Выбрать главу

Дальмат чувствовал жгучую, все более невыносимую боль по всему лицу. Он зажимал рану рукой, но кровь все равно текла через пальцы по шее, затекала в рот. Пошатываясь, на ощупь он стал отыскивать кнопку лифта. Эмери, преследуемый Мистралем, кинулся на площадку второго этажа, а оттуда к окну в дальнем конце коридора. Окно выходило на улицу. Всего второй этаж. Эмери быстро сообразил, что может спрыгнуть без риска.

На последнем дыхании, но подгоняемый безумной яростью, Мистраль в темном коридоре схватил Эмери за шею. Эмери отбивался изо всех сил, размахивал бритвой наугад, порезал Мистралю руки. Чтобы скорее со всем покончить, он попытался схватить Мистраля за горло, но почувствовал, как ему заломили руки. Эмери завопил от боли. Полицейский из группы, спускавшейся с верхних этажей, пришел на помощь. Эмери сам себе изранил бритвой лицо и ладони. Руки Мистраля тоже были в крови. Мистраль слышал, как часто и сильно колотится сердце. Он провел рукой по лицу, по шее — убедился, что не ранен. Мистралю было страшно, заболел живот — в том самом месте, где оставался шрам от удара ножом, полученного зимой. Его разобрал нервный смех. Вернулся прежний Мистраль.
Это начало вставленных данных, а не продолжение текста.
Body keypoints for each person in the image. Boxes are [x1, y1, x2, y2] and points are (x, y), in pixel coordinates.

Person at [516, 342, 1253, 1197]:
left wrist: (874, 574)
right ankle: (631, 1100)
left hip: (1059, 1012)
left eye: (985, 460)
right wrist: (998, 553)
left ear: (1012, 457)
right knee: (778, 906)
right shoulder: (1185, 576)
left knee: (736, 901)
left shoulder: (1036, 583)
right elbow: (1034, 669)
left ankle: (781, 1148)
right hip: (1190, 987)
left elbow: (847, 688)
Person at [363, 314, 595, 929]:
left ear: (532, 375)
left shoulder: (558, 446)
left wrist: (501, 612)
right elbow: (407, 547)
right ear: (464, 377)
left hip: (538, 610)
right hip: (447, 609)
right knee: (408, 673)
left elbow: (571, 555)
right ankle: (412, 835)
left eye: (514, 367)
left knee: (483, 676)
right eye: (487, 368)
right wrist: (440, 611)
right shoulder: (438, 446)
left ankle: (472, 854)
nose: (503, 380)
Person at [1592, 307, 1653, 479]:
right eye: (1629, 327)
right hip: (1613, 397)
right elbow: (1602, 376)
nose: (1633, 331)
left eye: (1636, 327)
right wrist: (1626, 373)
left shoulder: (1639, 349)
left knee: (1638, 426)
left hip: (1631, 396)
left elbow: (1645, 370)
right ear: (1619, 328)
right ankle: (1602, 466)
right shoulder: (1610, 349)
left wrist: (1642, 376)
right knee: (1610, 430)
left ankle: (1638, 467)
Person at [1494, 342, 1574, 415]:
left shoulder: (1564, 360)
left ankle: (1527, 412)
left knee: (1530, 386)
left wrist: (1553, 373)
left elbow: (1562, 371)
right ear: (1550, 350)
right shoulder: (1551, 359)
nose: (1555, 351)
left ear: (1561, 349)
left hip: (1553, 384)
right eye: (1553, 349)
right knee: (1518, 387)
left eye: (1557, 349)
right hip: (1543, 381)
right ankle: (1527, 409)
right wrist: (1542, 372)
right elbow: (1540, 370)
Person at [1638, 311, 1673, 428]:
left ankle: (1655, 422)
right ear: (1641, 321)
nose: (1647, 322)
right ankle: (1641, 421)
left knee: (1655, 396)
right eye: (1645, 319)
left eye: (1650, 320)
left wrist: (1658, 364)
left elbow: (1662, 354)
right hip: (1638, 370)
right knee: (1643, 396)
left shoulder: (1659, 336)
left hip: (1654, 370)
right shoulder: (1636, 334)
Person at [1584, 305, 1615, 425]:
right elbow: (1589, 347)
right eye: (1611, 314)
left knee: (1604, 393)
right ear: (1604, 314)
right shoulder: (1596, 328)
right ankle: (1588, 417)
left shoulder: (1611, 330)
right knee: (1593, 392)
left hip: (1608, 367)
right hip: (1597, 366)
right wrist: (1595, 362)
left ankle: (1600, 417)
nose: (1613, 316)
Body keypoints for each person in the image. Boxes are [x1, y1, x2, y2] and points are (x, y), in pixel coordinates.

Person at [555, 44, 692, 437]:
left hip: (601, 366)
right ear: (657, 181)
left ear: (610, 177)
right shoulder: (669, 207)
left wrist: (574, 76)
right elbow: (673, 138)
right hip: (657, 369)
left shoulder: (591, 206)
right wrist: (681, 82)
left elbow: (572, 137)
Потом подъехали всякие службы — прежде всего «скорая помощь». Жители башни стали выходить из квартир, фотографировали и снимали на видео мобильными телефонами все, что могли только снять, чтобы затем продать прессе или выложить в Интернете. Потом на «бал» явились журналисты. Поскольку полицейские не горели желанием сниматься и давать интервью, героем ночи стал паренек, раненный бритвой Эмери за несколько часов до того. Он упивался славой и все рассказывал. Чем больше его снимали, тем в больших подробностях он расписывал, как столкнулся с этим зверюгой, что налетел на него с бритвой в руках. Его приятели, стоя в сторонке, хохотали и хлопали себя по ляжкам.

Мистраль держался в стороне от общей суеты. Кальдрон подошел к нему. Один из офицеров дал шефу свой телефон. Мистраль подробно изложил все Бальму.

— Браво! Решающий гол в добавленные минуты. Отличная игра! Можешь идти в раздевалку и принимать душ.

Под присмотром полицейских из сыскной бригады Эмери оказывали первую помощь в фургоне «скорой». Другие полицейские оцепили машину, чтобы не подпускать журналистов и зевак. Мистраль подошел к врачам. Эмери лежал на носилках, его только что перевязали. Бинты перехватывали руки, шею, полностью закрывали одну сторону лица. Порезов у Эмери было много, но все неглубокие. Он равнодушно уставился в какую-то точку над собой. Мистралю было интересно увидеть вблизи этого человека с лицом, изборожденным глубокими старыми шрамами. Из правой руки у него торчала игла капельницы. Мистраль спросил, может ли обратиться к Эмери, врач кивнул.

— Как ваше имя? Оливье Эмери? Жан-Пьер Бриаль? Франсуа Бриаль?

Мистраль внимательно смотрел на Эмери. Секунд через двадцать тот оторвался от своей точки в зените и обернулся к Мистралю. Тусклые, без всякого выражения глаза остановились на комиссаре. «Невероятно! — думал Мистраль. — Он смотрит на меня, но совершенно не видит. Как будто его взгляд направлен внутрь самого себя».

Постепенно взгляд раненого прояснился, обратился наружу.

Эмери пристально посмотрел на Мистраля и с трудом переспросил:

— Что вы сказали?

— Как ваше имя?

— Франсуа Бриаль.

— А Оливье Эмери?

— Это имя я взял двадцать лет назад. У меня на него тоже легальные документы.

— В какой квартире вы здесь живете?

Взгляд Франсуа Бриаля опять помутился.

— В сто восемнадцатой. — Глаза его снова обратились в глубь себя. Он вернулся в свой мир.

Мистраль и врач вышли из фургона. Эмери по-прежнему сторожили двое полицейских. Они приковали его за руки и за ноги наручниками к носилкам.

— Я ввел ему успокоительное и большую дозу обезболивающего. Он жалуется на сильную головную боль, потому что его побила шпана. Порезы бритвой неглубокие, тут никакой опасности. Но его, полагаю, надо серьезно обследовать с психологической точки зрения. Когда ему оказывали первую помощь, он вел себя очень странно. Говорил со мной так, как будто не о нем речь. Отвечая на вопросы, говорил не «я», а «мы» и смотрел на меня невидящим взглядом. Очень неприятно.